You’ve started a podcast, released 12 episodes and nobody apart from a handful of LinkedIn contacts, a couple of Twitter followers and your mum has downloaded them.
You’re doing it right.
So, you’ve been auto-posting each episode to Twitter and nobody’s engaged?
Maybe stop doing that.
But keep making your show.
You’re doing great.
You have my permission to stop looking for growth hacks. To stop worrying about whether you should be posting to YouTube or making audiogram for your Insta stories.
Stop telling people about your show while it’s this early in its stages of development.
You’re putting too much pressure on it, and you run the risk of being distracted from the two things you can do right now and every week:
- Make your stuff brilliant, and
- Learn out loud.
What you’ve got is probably pretty bloody good. It might even be pretty great. But does it make people think “wow that was brilliant!”, or did they just have a pleasant time?
Making something brilliant sounds like a lot of pressure. Surely you need a big budget and staff writers and an expensive sound effects library and award-winning producers and —
What you need, and probably the only thing you need to make your show better, is time.
Time to get more experience. Time to hone your craft. Time to learn some tricks to shave off a few minutes here and there in editing. Time to connect with others who are on a similar path. Time to discover what other great things people are making. Time to work on collaborations.

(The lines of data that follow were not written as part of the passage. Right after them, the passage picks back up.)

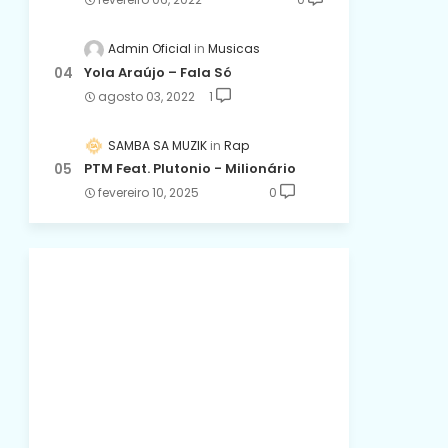
Admin Oficial
Musicas
Yola Araújo – Fala Só
agosto 03, 2022
1
SAMBA SA MUZIK
Rap
PTM Feat. Plutonio - Milionário
fevereiro 10, 2025
0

You can do all of that and make your podcast, because you’re not wasting time promoting it. Instead you’re focusing on making it the best thing you’ve ever made. That’s learning out loud.
Your podcast doesn’t have to be the best right now. It doesn’t even have to be all that good. But can you stick it out for another 10 episodes until it gets good? Another 20 until it’s great? Can you get to 50 episodes?

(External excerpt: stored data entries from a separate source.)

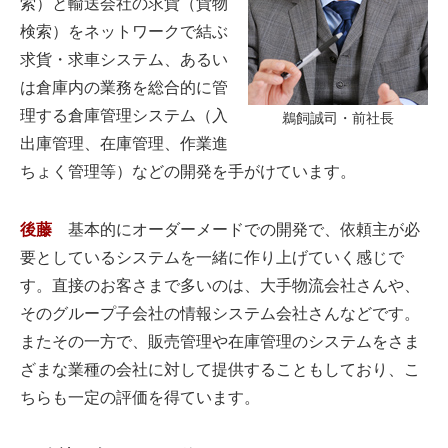
索）と輸送会社の求貨（貨物
検索）をネットワークで結ぶ
求貨・求車システム、あるい
は倉庫内の業務を総合的に管
理する倉庫管理システム（入
鵜飼誠司・前社長
出庫管理、在庫管理、作業進
ちょく管理等）などの開発を手がけています。
後藤
基本的にオーダーメードでの開発で、依頼主が必
要としているシステムを一緒に作り上げていく感じで
す。直接のお客さまで多いのは、大手物流会社さんや、
そのグループ子会社の情報システム会社さんなどです。
またその一方で、販売管理や在庫管理のシステムをさま
ざまな業種の会社に対して提供することもしており、こ
ちらも一定の評価を得ています。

If so, and if you’ve spent that time learning, honing, polishing, connecting, then my friend, you’ll be on to something brilliant. And brilliance cannot be ignored.

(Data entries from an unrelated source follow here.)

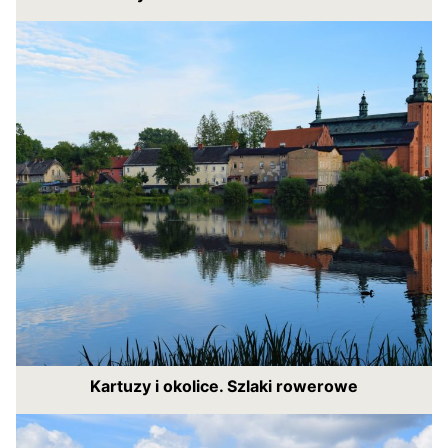
Kartuzy i okolice. Szlaki rowerowe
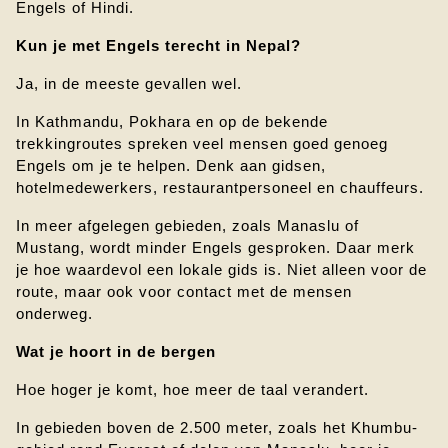
Engels of Hindi.
Kun je met Engels terecht in Nepal?
Ja, in de meeste gevallen wel.
In Kathmandu, Pokhara en op de bekende 
trekkingroutes spreken veel mensen goed genoeg 
Engels om je te helpen. Denk aan gidsen, 
hotelmedewerkers, restaurantpersoneel en chauffeurs.
In meer afgelegen gebieden, zoals Manaslu of 
Mustang, wordt minder Engels gesproken. Daar merk 
je hoe waardevol een lokale gids is. Niet alleen voor de 
route, maar ook voor contact met de mensen 
onderweg.
Wat je hoort in de bergen
Hoe hoger je komt, hoe meer de taal verandert.
In gebieden boven de 2.500 meter, zoals het Khumbu-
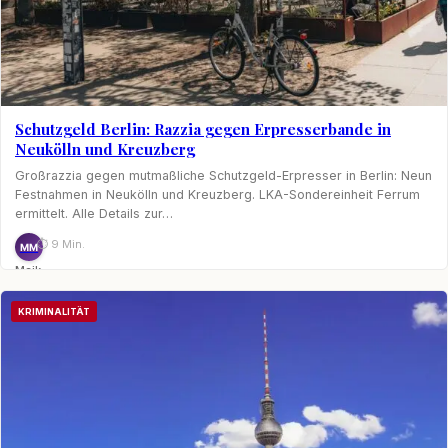
Schutzgeld Berlin: Razzia gegen Erpresserbande in
Neukölln und Kreuzberg
Großrazzia gegen mutmaßliche Schutzgeld-Erpresser in Berlin: Neun
Festnahmen in Neukölln und Kreuzberg. LKA-Sondereinheit Ferrum
ermittelt. Alle Details zur…
⏱ 9 Min.
MM
Maik
Möhring
KRIMINALITÄT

So you’ve got no downloads. That’s fantastic. You’re just donned your lab coat and are about to embark on weeks of secret experiments.
Like any scientist you need to note what works and what doesn’t. Check your work back and ask what could be improved. Ask a friend for honest feedback; even ask a Facebook group, but don’t ask for likes or shares.
You don’t want to be discovered, you’re not ready yet.
Discovery probably won’t happen when you’re ready. It’ll probably happen the week you release an episode where the guest’s audio was a mess. I fell in love with one of my favourite bands by obtaining a copy of an album the band leader was too embarrassed to release.
Now is not the time to blow your cover. Build in secret, and when it’s ready… it probably won’t be discovered. Like I said; it’ll come when you least expect it, but it won’t come if you don’t spend the time making your thing the best it can be, and having as much fun doing so as you can.